|
This tutorial gives an overview of using the Coverage and Hotspot Analyzer to
check the code coverage of a test suite, and to optimize code by identifying
hotspots.
The sample data is available in the Analyzer's default database
(example_db) which includes experiment data for the Ana-Find
program and the Data::Dump module.
This project illustrates the use of hotspot analysis to optimize code.
The Ana-Find script parses dictionary files looking for anagrams. The
project contains numerous experiments which contain coverage and
hotspot information gathered from the command 'perlcov-perl
ana-find >/dev/null' (perlcov-perl is the replacement
interpreter used by the Analyzer to collect statistical data about
your program at runtime). Experiments in this project get gradually
faster as hotspots are identified and the code is revised.
Expand the project tree for the Example Ana-Find project by clicking the "+"
on the left. A number of experiments appear sorted by project name, which
happens to be the file's source code control change number.
 With each successive experiment, the runtime (displayed in seconds
in the Runtime column) decreases. The number of subroutines (the # Subs column)
decreases from seven in the first experiment to only two in the last.
One of the most significant performance improvements in the Ana-Find
project can be seen between the experiments "Change 269172" and
"Change 269173". We can see that the test (four repetitions of the
command 'perlcov-perl ana-find >/dev/null') took 129.391 seconds for
Change 269172 and only 90.519 seconds for Change 269173. Ana-Find went
from 34 lines of code (# LOC) to 33, and from five subroutines (#
Subs) to four. We can find out where in the code this optimization
happened by comparing the two versions.
Click on Change 269173 to select it, then click "Mark for Compare" in
the toolbar, View menu or right-click context menu. This marks the
experiment with a check. Now click on Change 269172 to select it, then
click "Compare Hotspots". While an experiment is selected, applicable
keyboard shorcuts (like space bar for "Mark for Compare") are
displayed in the status bar.
The Comparison View window appears showing Change 269172 on the left
and Change 269173 on the right.
 The Sub column displays a list of subroutines in the code. The T1
(selected experiment) and T2 (marked for comparison experiment)

Given information:
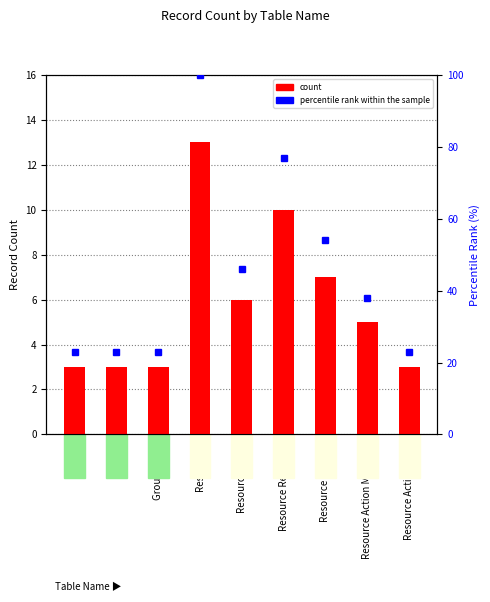

What value does the count series have at Resource Actions?

7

The problem: Reproduce the entire Coverage and Hotspot Analyzer tutorial above, word for word.

Solved exercise:
|
This tutorial gives an overview of using the Coverage and Hotspot Analyzer to
check the code coverage of a test suite, and to optimize code by identifying
hotspots.
The sample data is available in the Analyzer's default database
(example_db) which includes experiment data for the Ana-Find
program and the Data::Dump module.
This project illustrates the use of hotspot analysis to optimize code.
The Ana-Find script parses dictionary files looking for anagrams. The
project contains numerous experiments which contain coverage and
hotspot information gathered from the command 'perlcov-perl
ana-find >/dev/null' (perlcov-perl is the replacement
interpreter used by the Analyzer to collect statistical data about
your program at runtime). Experiments in this project get gradually
faster as hotspots are identified and the code is revised.
Expand the project tree for the Example Ana-Find project by clicking the "+"
on the left. A number of experiments appear sorted by project name, which
happens to be the file's source code control change number.
 With each successive experiment, the runtime (displayed in seconds
in the Runtime column) decreases. The number of subroutines (the # Subs column)
decreases from seven in the first experiment to only two in the last.
One of the most significant performance improvements in the Ana-Find
project can be seen between the experiments "Change 269172" and
"Change 269173". We can see that the test (four repetitions of the
command 'perlcov-perl ana-find >/dev/null') took 129.391 seconds for
Change 269172 and only 90.519 seconds for Change 269173. Ana-Find went
from 34 lines of code (# LOC) to 33, and from five subroutines (#
Subs) to four. We can find out where in the code this optimization
happened by comparing the two versions.
Click on Change 269173 to select it, then click "Mark for Compare" in
the toolbar, View menu or right-click context menu. This marks the
experiment with a check. Now click on Change 269172 to select it, then
click "Compare Hotspots". While an experiment is selected, applicable
keyboard shorcuts (like space bar for "Mark for Compare") are
displayed in the status bar.
The Comparison View window appears showing Change 269172 on the left
and Change 269173 on the right.
 The Sub column displays a list of subroutines in the code. The T1
(selected experiment) and T2 (marked for comparison experiment)